文章目錄
1.環境要求
1.1 NiFi是使用java編寫的,所以需要JDK
1.2 maven中需要的項目依賴
<dependencies>
<dependency>
<groupId>org.apache.nifi</groupId>
<artifactId>nifi-api</artifactId>
<version>${nifi.version}</version>
</dependency>
<dependency>
<groupId>org.apache.nifi</groupId>
<artifactId>nifi-utils</artifactId>
<version>${nifi.version}</version>
</dependency>
<dependency>
<groupId>org.apache.nifi</groupId>
<artifactId>nifi-processor-utils</artifactId>
<version>${nifi.version}</version>
</dependency>
<dependency>
<groupId>org.apache.nifi</groupId>
<artifactId>nifi-mock</artifactId>
<version>${nifi.version}</version>
<scope>test</scope>
</dependency>
<dependency>
<groupId>junit</groupId>
<artifactId>junit</artifactId>
<version>4.12</version>
<scope>test</scope>
</dependency>
<dependency>
<groupId>org.slf4j</groupId>
<artifactId>slf4j-simple</artifactId>
<version>1.7.12</version>
<scope>test</scope>
</dependency>
</dependencies>
1.2.1 nifi-api
1.2.2 nifi-utils
1.2.3 提供Process抽象類接口的nifi-processor-utils
1.2.4 測試的nifi-mock以及junit
1.2.5 ?
好像還需要??plugin提供了一個將類打包成nifi組件的nar包打包方式(類似於war包),打包部分需要nifi-api依賴,其他組件在之後可以看到對應的作用。
1.3 idea下進行開發
(網上有些方法是使用命令行搭建項目骨架,我操作的時候發現存在一些error,所以還是在IDEA下操作吧,方便簡單)
2.Developing
2.1 new處理器的文件
在/src/main/resources/META-INF/services/目錄下new一個文件org.apache.nifi.processor.Processor,這個類似於配置文件,指向自定義的Processor所在的位置,如:
rocks.nifi.examples.processors.JsonProcessor
2.2 new一個自定義的processor
Define a simple java class as defined in the setup process 如:(rocks.nifi.examples.processors.JsonProcessor)

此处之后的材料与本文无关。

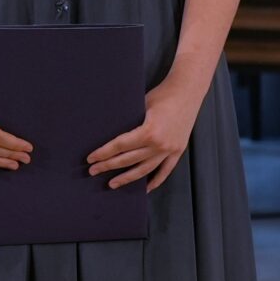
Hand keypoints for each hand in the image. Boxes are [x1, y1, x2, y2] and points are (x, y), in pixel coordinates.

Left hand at [87, 76, 199, 191]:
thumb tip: (112, 136)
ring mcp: (170, 149)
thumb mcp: (140, 106)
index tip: (91, 158)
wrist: (188, 91)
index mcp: (149, 132)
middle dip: (108, 166)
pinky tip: (145, 189)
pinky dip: (155, 181)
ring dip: (127, 178)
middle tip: (93, 171)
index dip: (103, 153)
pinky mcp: (178, 150)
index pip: (119, 146)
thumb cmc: (162, 94)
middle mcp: (159, 144)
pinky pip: (165, 171)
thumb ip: (130, 123)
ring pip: (144, 170)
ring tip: (112, 183)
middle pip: (128, 160)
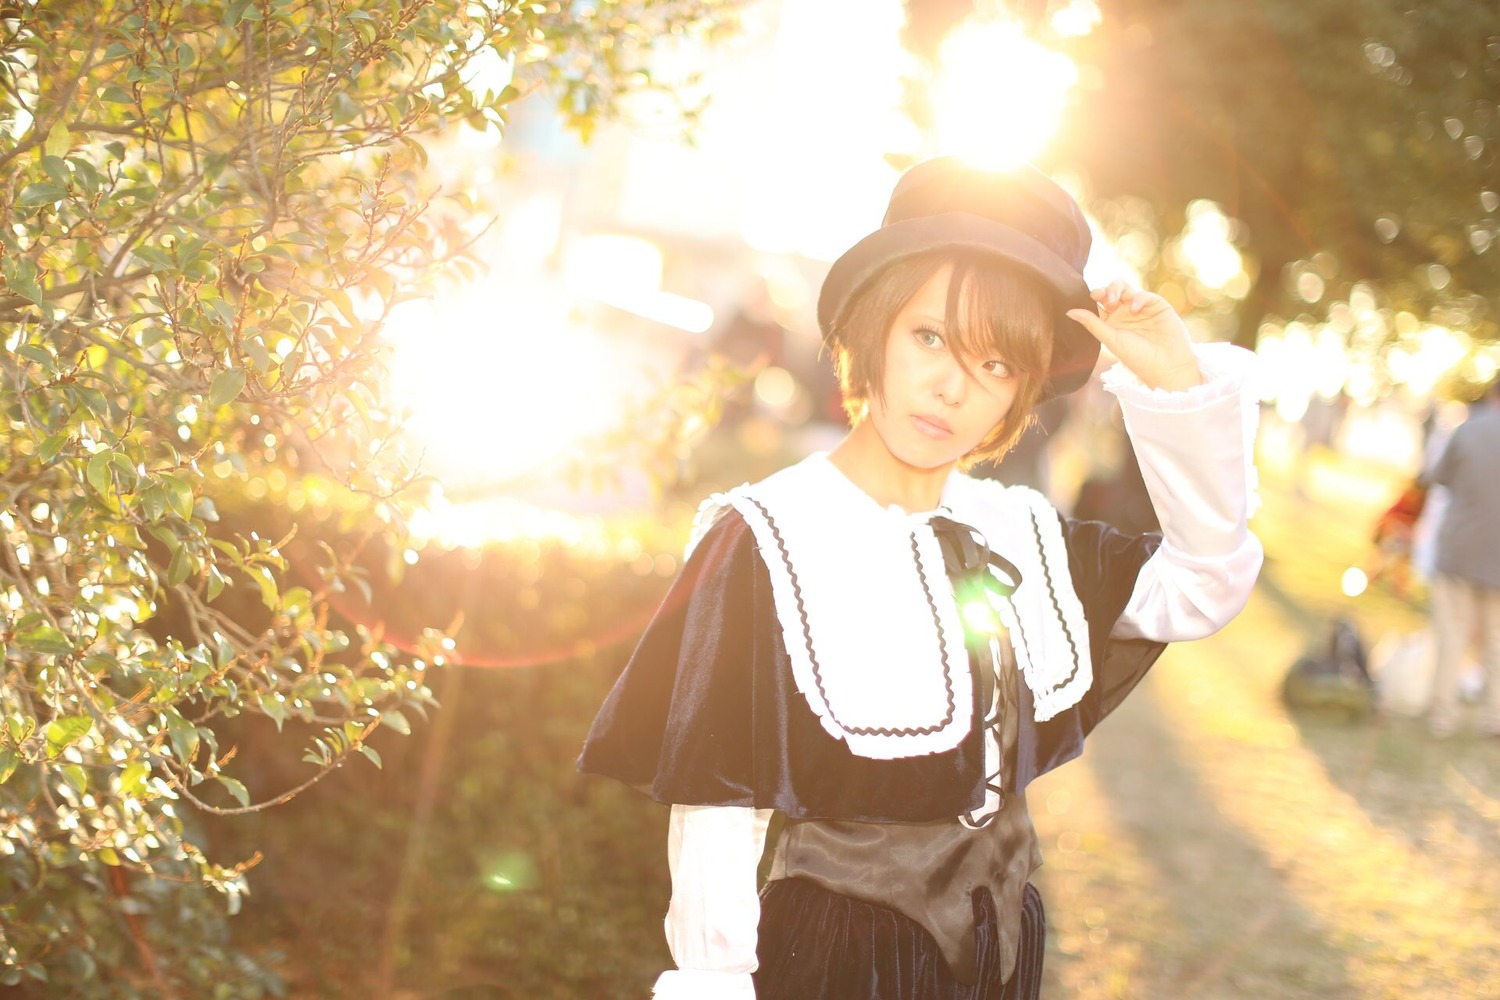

2.2.1 Apache Nifi Processor Header
//不需要關注上下文
@SideEffectFree
//processor的標籤
@Tags({"JSON","SHA0W.PUB"})
//processor的備註
@CapabilityDescription("Fetch value from json path.")
//Finally most processors will just extend the AbstractProcessor, for more complicated tasks it may be required to go a level deeper for the AbstractSessionFactoryProcessor.
public class JsonProcessor extends AbstractProcessor{
}
2.2.2 Variable Declaration
爲processor添加properties,Relationship.There is a large selection of validators in nifi-processor-utils package in the offical developer guide.
//properties用於存儲這個processor中配置了的配置參數
private List<PropertyDescriptor> properties;
//relationship用於存儲這個processor中配置的數據去向關係。
private Set<Relationship> relationships;
public static final String MATCH_ATTR = "match";
public static final PropertyDescriptor JSON_PATH = new PropertyDescriptor.Builder()
// 參數名,輸入框前展示的內容
.name("Json Path")
// 是否必填
.required(true)
// 添加過濾器
.addValidator(StandardValidators.NON_EMPTY_VALIDATOR)
//內容添加完成後構建
.build();
public static final Relationship SUCCESS = new Relationship.Builder()
.name("SUCCESS")
.description("Succes relationship")
.build();
//多個選項型的屬性值定義如下
public static final AllowableValue EXTENSIVE = new AllowableValue("Extensive", "Extensive",
"Everything will be logged - use with caution!");
public static final PropertyDescriptor LOG_LEVEL = new PropertyDescriptor.Builder()
.name("Amount to Log")
.description("How much the Processor should log")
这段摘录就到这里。